Regulation delay of flights
Regulation (EC) No 261/2004 of the European Parliament and of the Council of 11 February 2004 establishes common rules on compensation and assistance to passengers in the event of denied boarding and of cancellation or long delay of flights.
Article 7 of the Regulation determines the amounts of compensation: € 250 for all flights of 1500 kilometres or less and € 400 for all intra-Community flights of more than 1500 kilometres.
Case law
There have been several decisions of the European Court of Justice on this Regulation. One of the best known cases is the Sturgeon case. The Court decided that passengers whose flights are delayed may be treated as passengers whose flights are cancelled. Those passengers may thus rely on the right to compensation when they reach their final destination three hours or more after the arrival time originally scheduled by the air carrier. Such a delay does not, however, entitle passengers to compensation if the air carrier can prove that the long delay was caused by extraordinary circumstances which could not have been avoided even if all reasonable measures had been taken, namely circumstances beyond the actual control of the air carrier. A technical problem in an aircraft which leads to the cancellation or delay of a flight is not covered by the concept of ‘extraordinary circumstances’.
Direct flight or indirect flight
Ms Irene Uhden from Hamburg had booked a flight from Rome to Hamburg with KLM Royal Dutch Airlines. She was supposed to make a stop in Amsterdam. The flight from Rome left later than originally scheduled and as a result she missed the connecting flight in Amsterdam to go to Hamburg the same day. She only arrived in Hamburg the following morning and overall she had a delay of more than 11 hours.

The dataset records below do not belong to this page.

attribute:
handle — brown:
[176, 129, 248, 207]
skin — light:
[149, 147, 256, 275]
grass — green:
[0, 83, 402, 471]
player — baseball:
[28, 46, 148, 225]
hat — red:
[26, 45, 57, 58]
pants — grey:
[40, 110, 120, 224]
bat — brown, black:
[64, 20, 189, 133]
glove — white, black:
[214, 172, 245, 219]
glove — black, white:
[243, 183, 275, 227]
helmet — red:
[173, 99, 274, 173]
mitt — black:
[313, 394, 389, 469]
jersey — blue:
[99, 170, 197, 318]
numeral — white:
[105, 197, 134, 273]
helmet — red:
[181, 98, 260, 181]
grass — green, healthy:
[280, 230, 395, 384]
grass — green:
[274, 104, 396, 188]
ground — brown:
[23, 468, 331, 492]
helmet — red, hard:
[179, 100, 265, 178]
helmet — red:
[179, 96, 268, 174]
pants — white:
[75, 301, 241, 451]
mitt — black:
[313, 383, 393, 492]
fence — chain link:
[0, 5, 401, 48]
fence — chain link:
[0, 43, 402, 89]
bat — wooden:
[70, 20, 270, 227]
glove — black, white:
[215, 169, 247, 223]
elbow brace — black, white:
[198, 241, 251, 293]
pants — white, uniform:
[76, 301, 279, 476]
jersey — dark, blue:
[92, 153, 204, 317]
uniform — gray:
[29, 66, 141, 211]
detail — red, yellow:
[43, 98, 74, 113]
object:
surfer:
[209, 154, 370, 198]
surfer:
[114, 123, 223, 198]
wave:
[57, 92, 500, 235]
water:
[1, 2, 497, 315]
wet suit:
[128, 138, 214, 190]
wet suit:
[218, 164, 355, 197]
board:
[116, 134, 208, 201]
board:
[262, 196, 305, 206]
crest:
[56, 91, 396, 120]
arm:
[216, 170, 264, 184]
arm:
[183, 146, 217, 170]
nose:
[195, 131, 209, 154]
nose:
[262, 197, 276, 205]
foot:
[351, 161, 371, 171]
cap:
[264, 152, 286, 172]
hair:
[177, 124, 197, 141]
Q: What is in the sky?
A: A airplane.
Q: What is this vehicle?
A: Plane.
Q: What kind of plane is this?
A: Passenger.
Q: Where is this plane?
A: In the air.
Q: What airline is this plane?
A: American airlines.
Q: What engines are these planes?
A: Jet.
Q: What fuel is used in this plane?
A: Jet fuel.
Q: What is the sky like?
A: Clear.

KLM granted her a compensation of € 250. Ms Uhden did not agree and claimed an additional compensation of € 150 before the District Court (Amtsgericht) of Hamburg. The District Court denied the claim and stated that Ms Uhden is not entitled to any sum more than KLM had paid already, since for the calculation of the compensation it is decisive which is the direct distance between Rome and Hamburg (1326 KM). Ms Uhden appealed. She was of the opinion that the defendant has to pay because the ‘distance’ that determines the height of the compensation to pay should be calculated in the present case as the sum of the actual travelled routes, from which it follows that the routes Rome-Amsterdam (1302 km) and Amsterdam and Hamburg (378) should be added and therefore in total 1680 km.
In the appeal the Court (Landgericht) of Hamburg requested a preliminary ruling to the European Court of Justice in Luxembourg. The question was whether article 7 should be interpreted as meaning that the term “distance” relates only the direct distance between the point of departure and the last destination, regardless of the distance actually flown in the individual case?
The question will not be answered. Probably the costs of further proceeding would be more than any possible outcome for Ms Uhden. By letter of 7 June 2016, the Hamburg Regional Court informed the European Court that there was no longer a dispute before him. The President of the European Court has ordered on 20 June 2016 that the case be removed from the register.
We have to wait until the moment that another passenger will claim ‘as a matter of principle’ an additional amount of € 150.